**Task to complete:**
Answer these questions about the smoker thread:
(a) How many black pieces of charcoal does htc add at a time?
(b) What did Swann cover the outside of the smoker with?
(c) According to Michael in FtW, how long does the heat take to build back up each time the lid is lifted?

**Given text:**
↓↓↓
# Smoker temp help needed asap!!!



## htc

HELP!! I can't seem to keep my stupid smoker at a good temp. It started good and now I'm at the part where i just need to feed it to keep the temp.  

Question: when adding more charcoal, should it already be gray? Or can I just add the charcoal from the bag?

I have the brinkmann one and smoking on both levels, pork ribs. Does anyone have the style of smoker that look like a standing bullet? How many pieces of charcoal do YOU usually use? I'm adding like 5 black ones in at a time and it doesn't seem to work. Now I'm trying to add prepared charcoal, ones that I've already warmed up using my heating element.

Is it hard to regulate my temp cuz brinkmann is such a cheap smoker?


----------



## Swann

I have a Brinkman too and solved the problem of temp by covering the outside with insulation. You lose so much heat everytime you open the smoker.


----------



## CasperImproved

Htc - Please download the BBQ FAQ here:

http://www.eaglequest.com/~bbq/faq

This is probably the best online document (in several formats) for how to do real BBQ (Smoked) food.

Casper


----------



## Michael in FtW

Picking up on what Swann said - DON'T go lifting the lid every few minutes! It takes about 30-minutes for the heat to build back up everytime you do. If you are smoking then you really don't need to turn the food - but if you just have to - only do it once!
↑↑↑
**Extracted records:**
↓↓↓
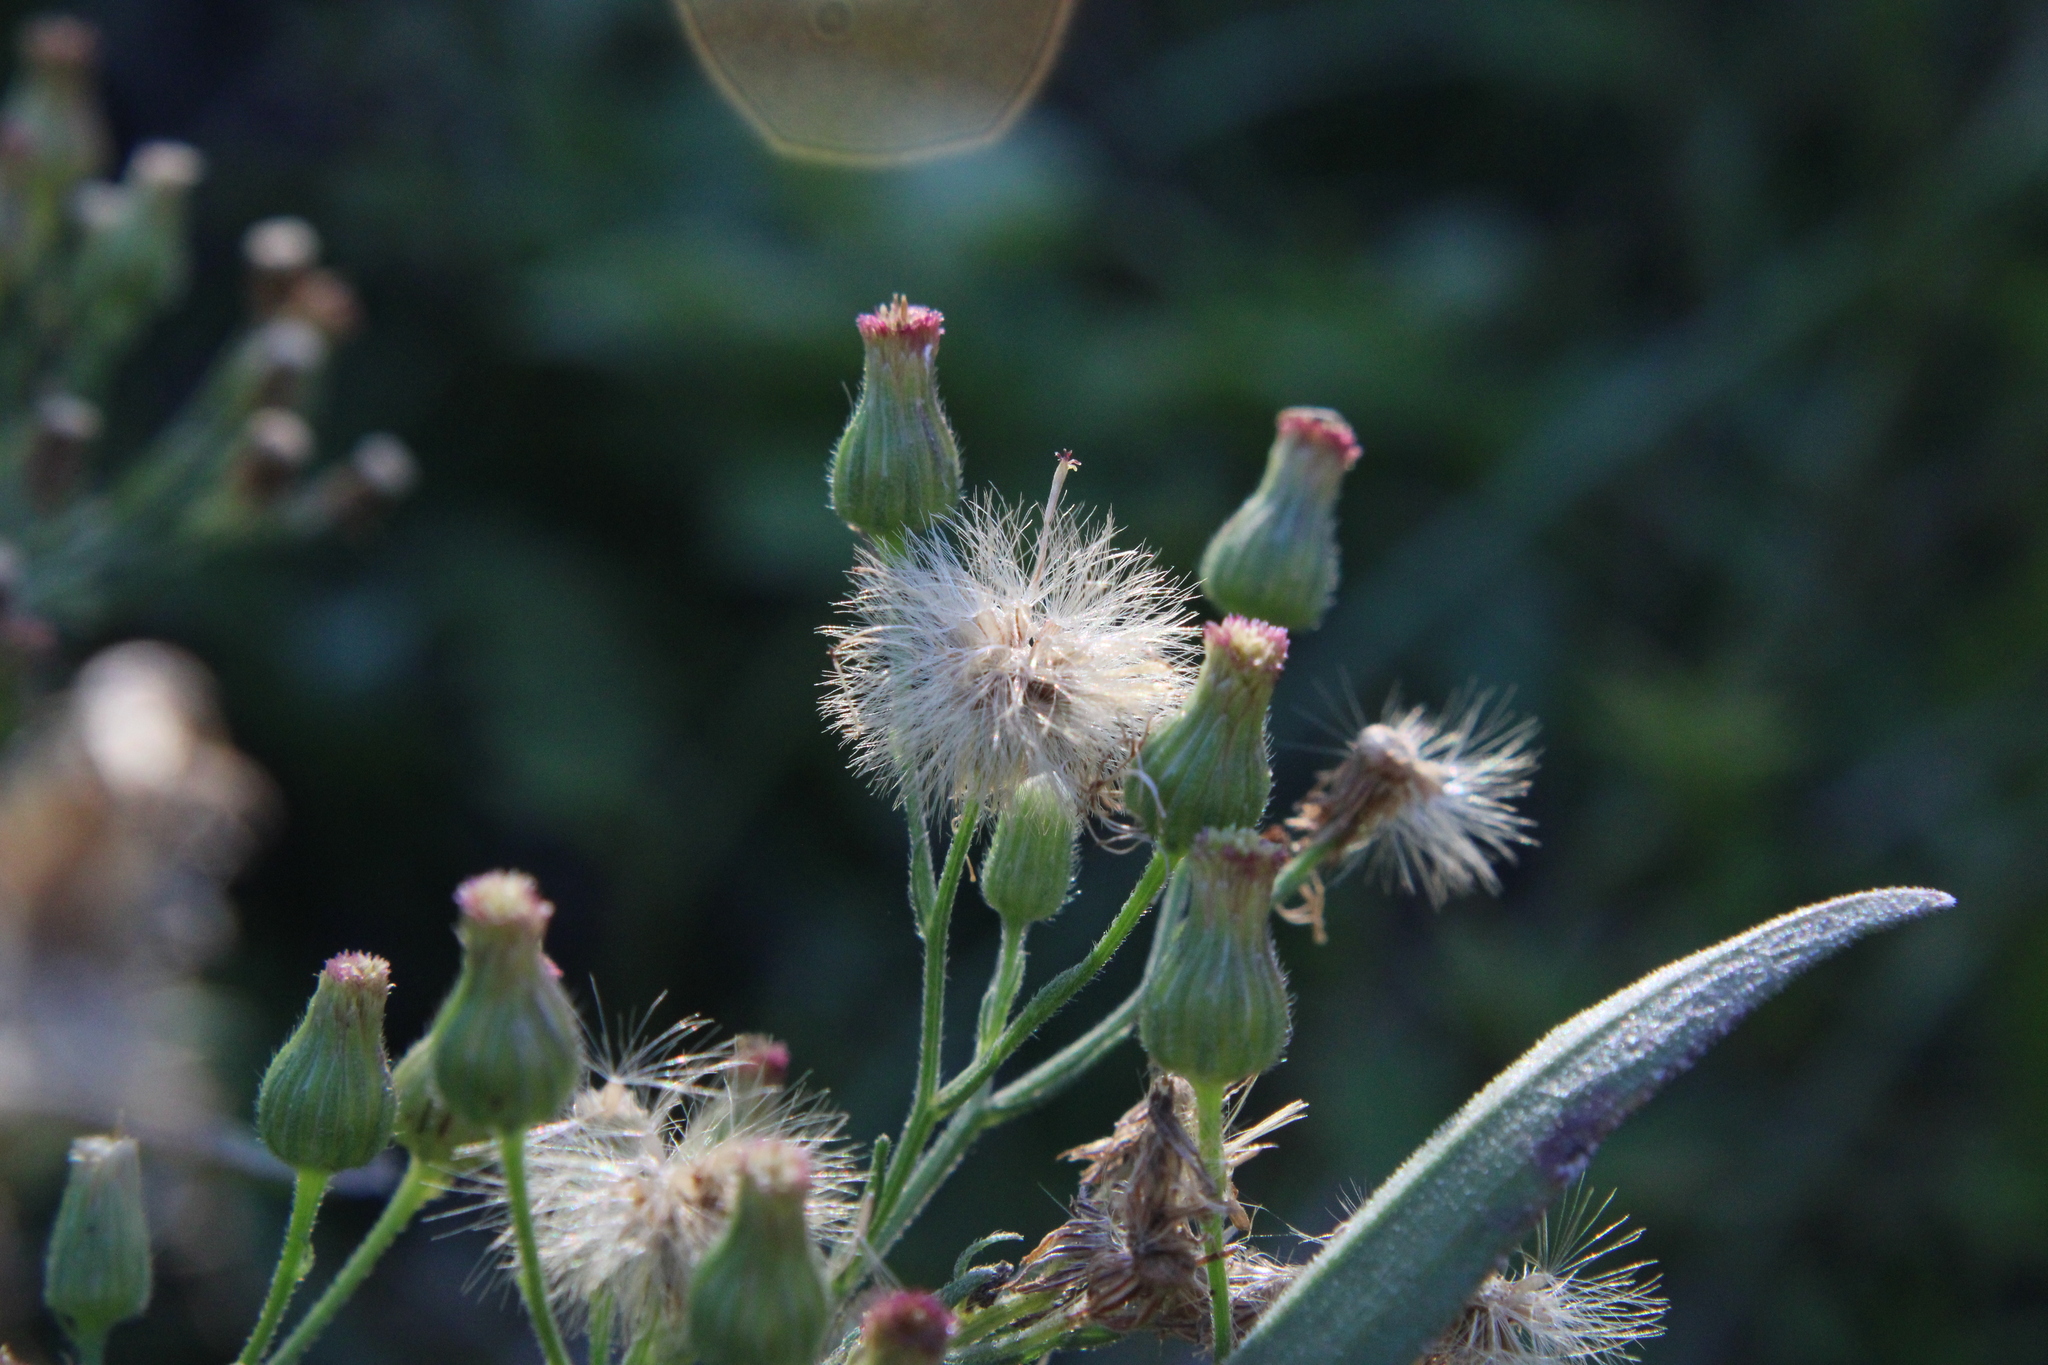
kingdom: Plantae
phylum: Tracheophyta
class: Magnoliopsida
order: Asterales
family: Asteraceae
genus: Erigeron
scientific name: Erigeron bonariensis
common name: Argentine fleabane
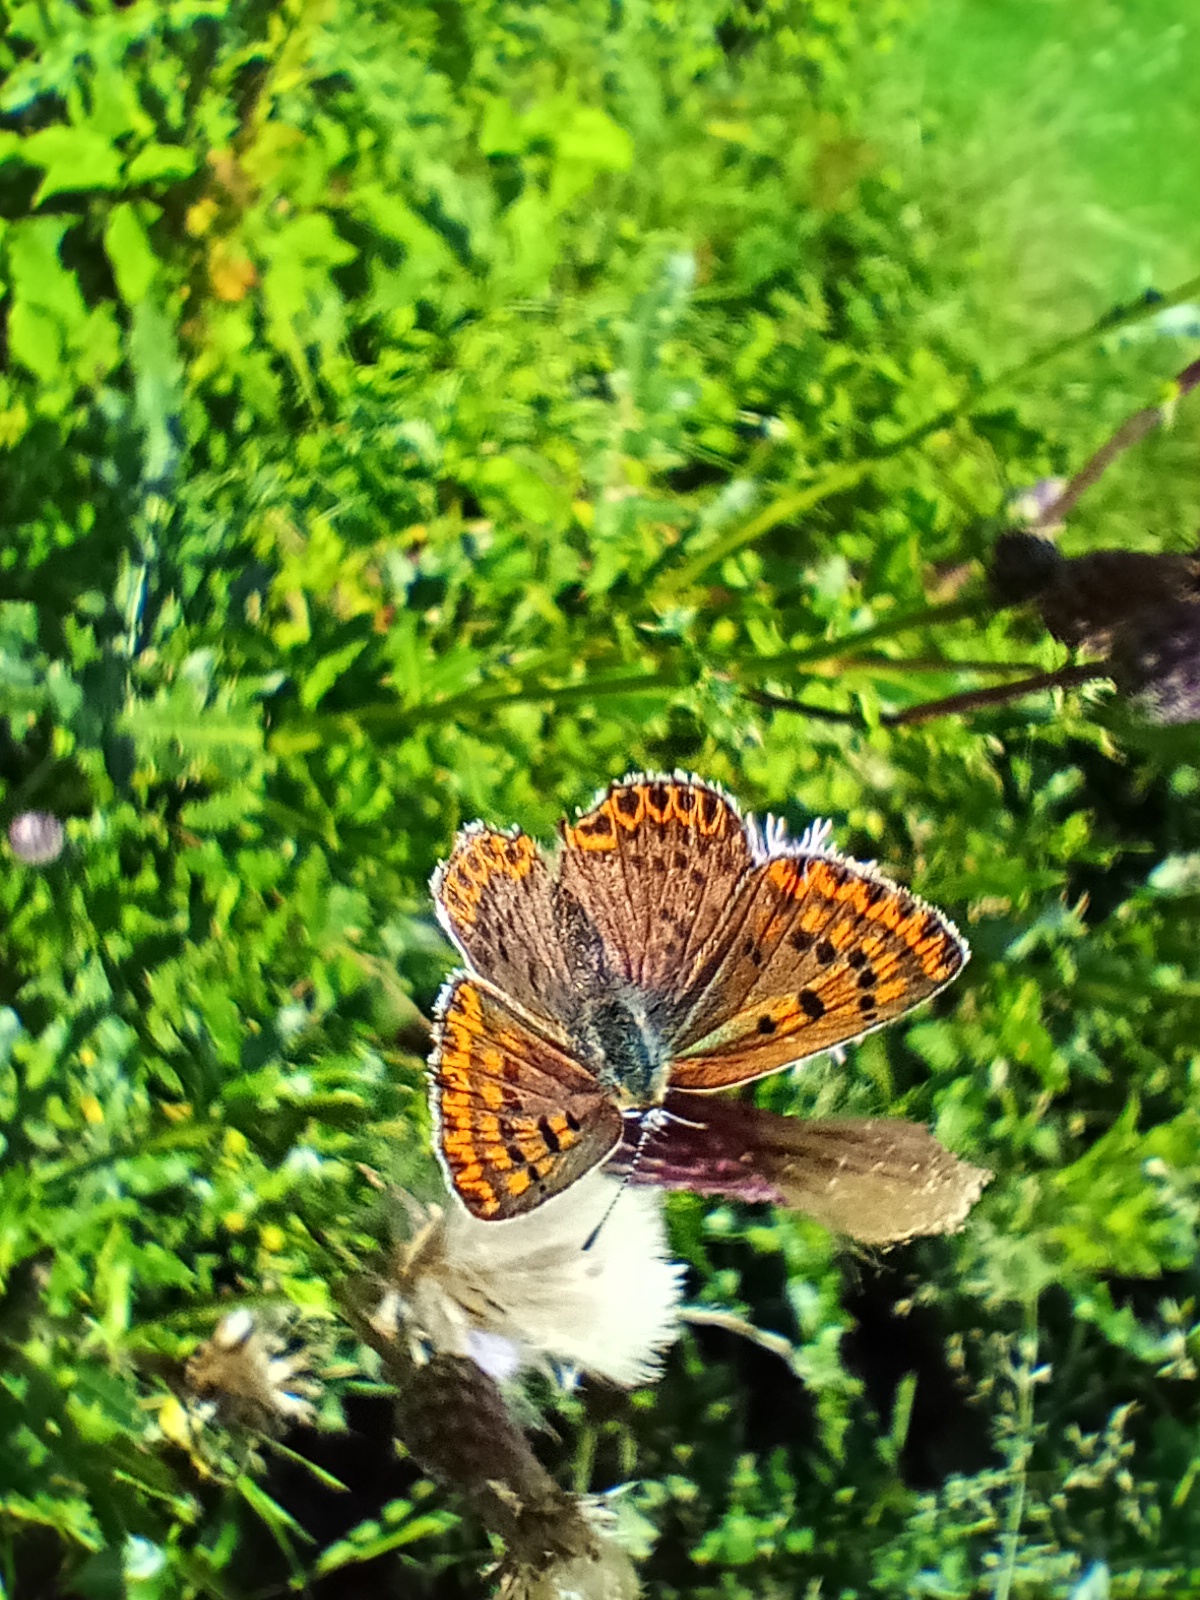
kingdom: Animalia
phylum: Arthropoda
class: Insecta
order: Lepidoptera
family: Lycaenidae
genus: Loweia
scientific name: Loweia tityrus
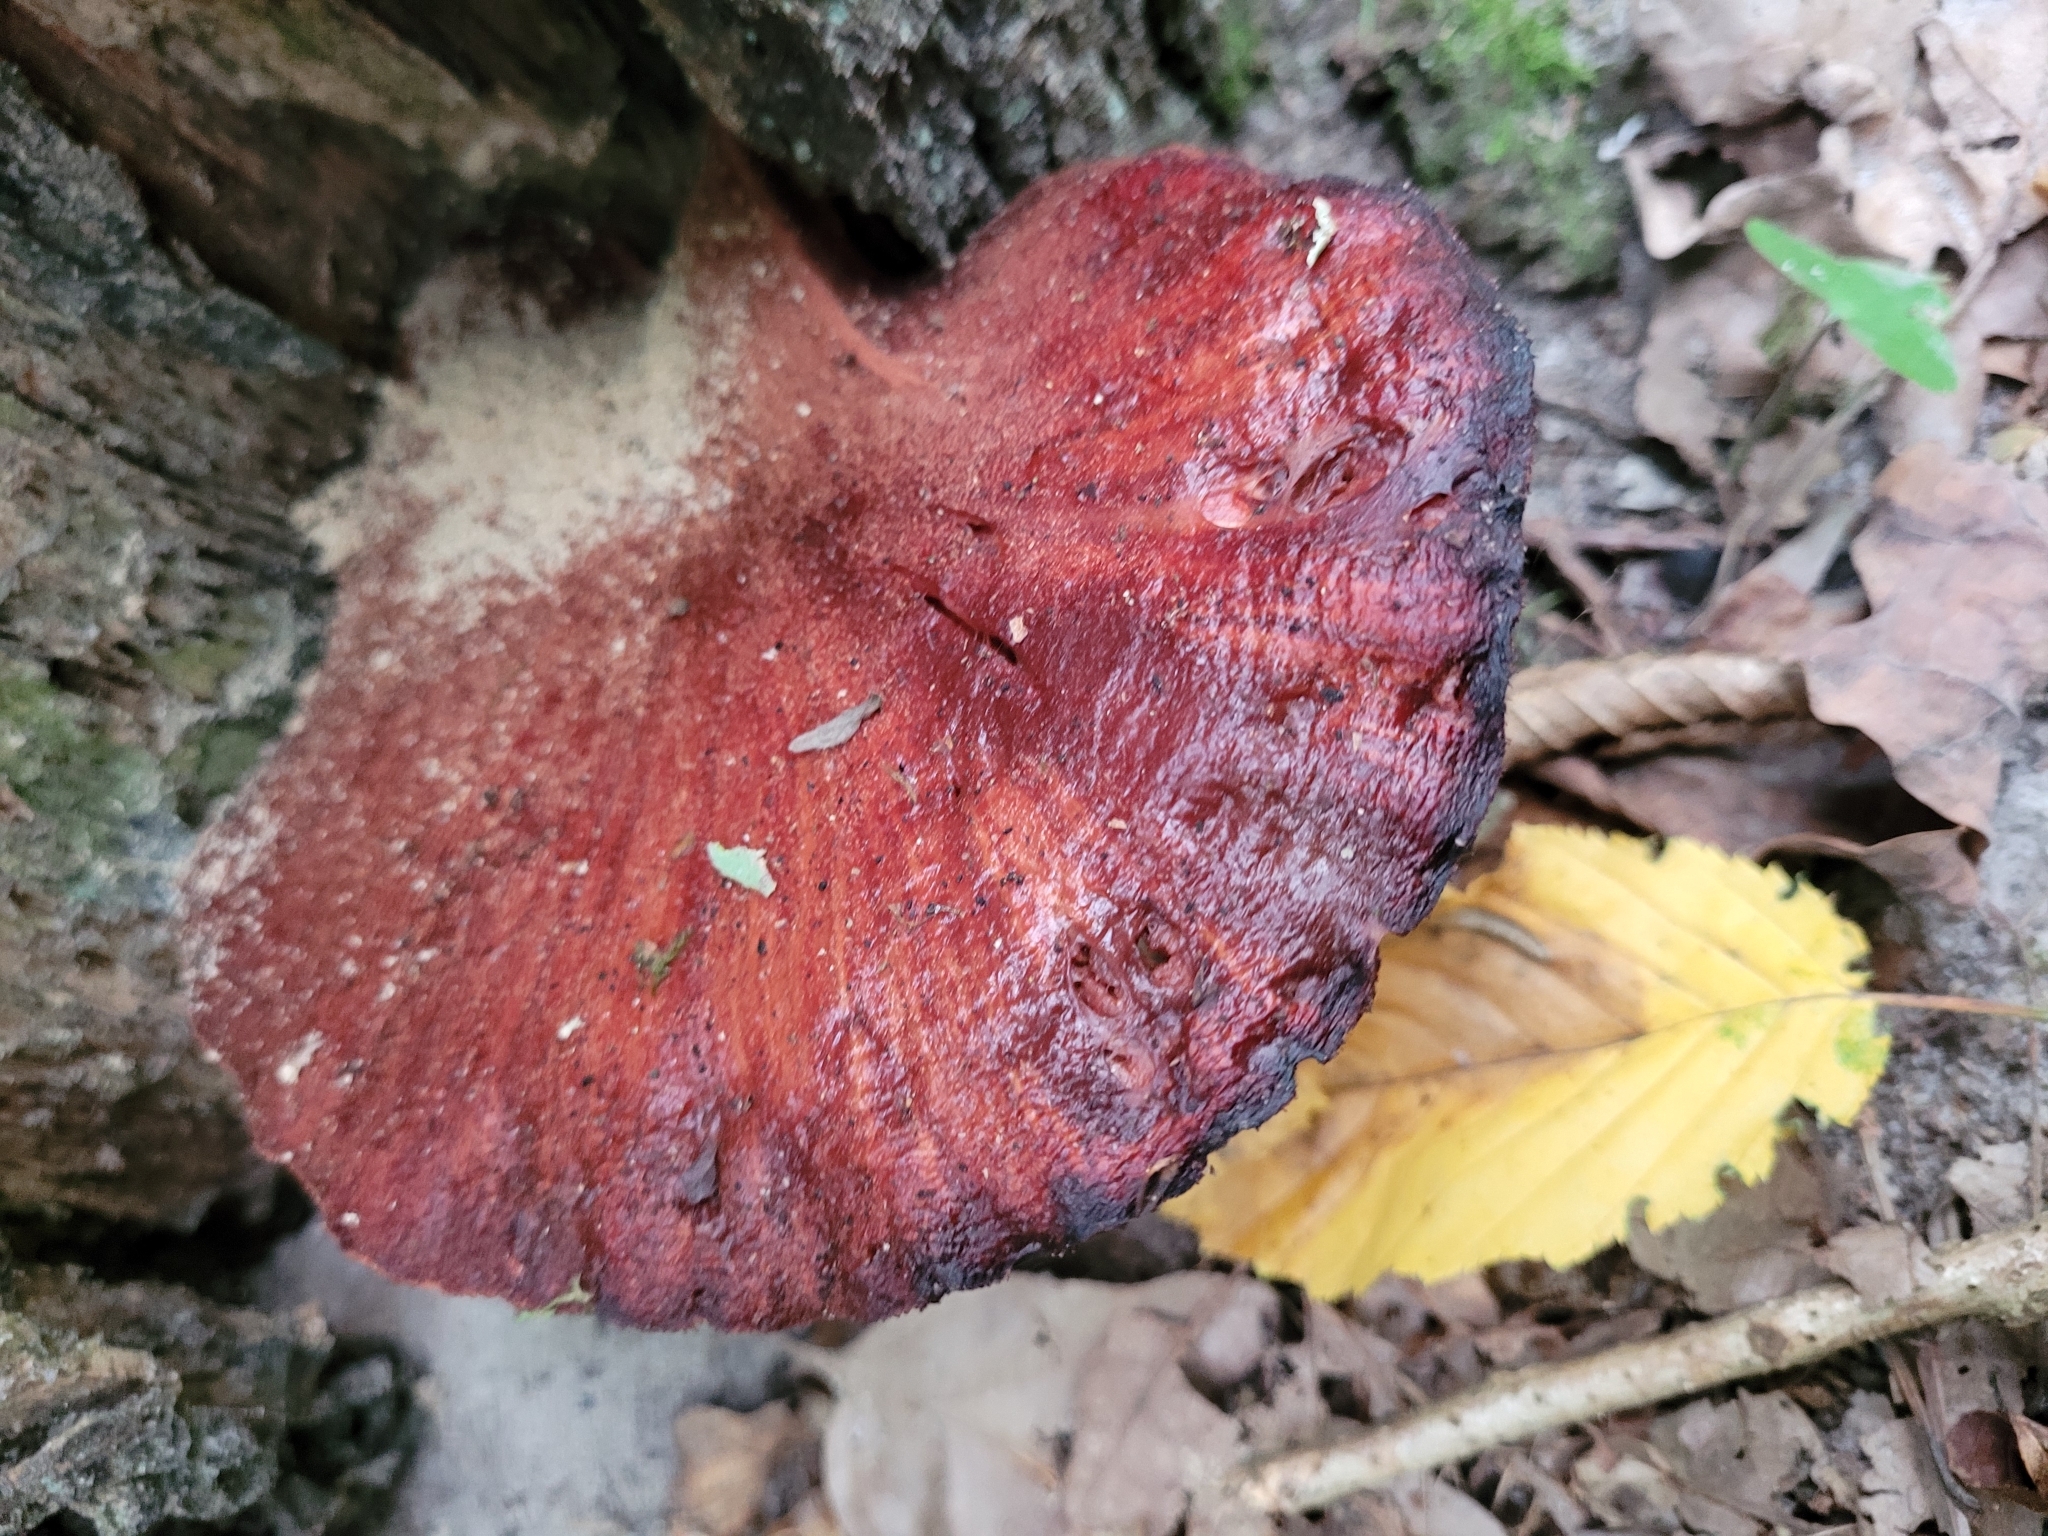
↑↑↑
**Answer below:**
(a) About 5
(b) Insulation
(c) About 30 minutes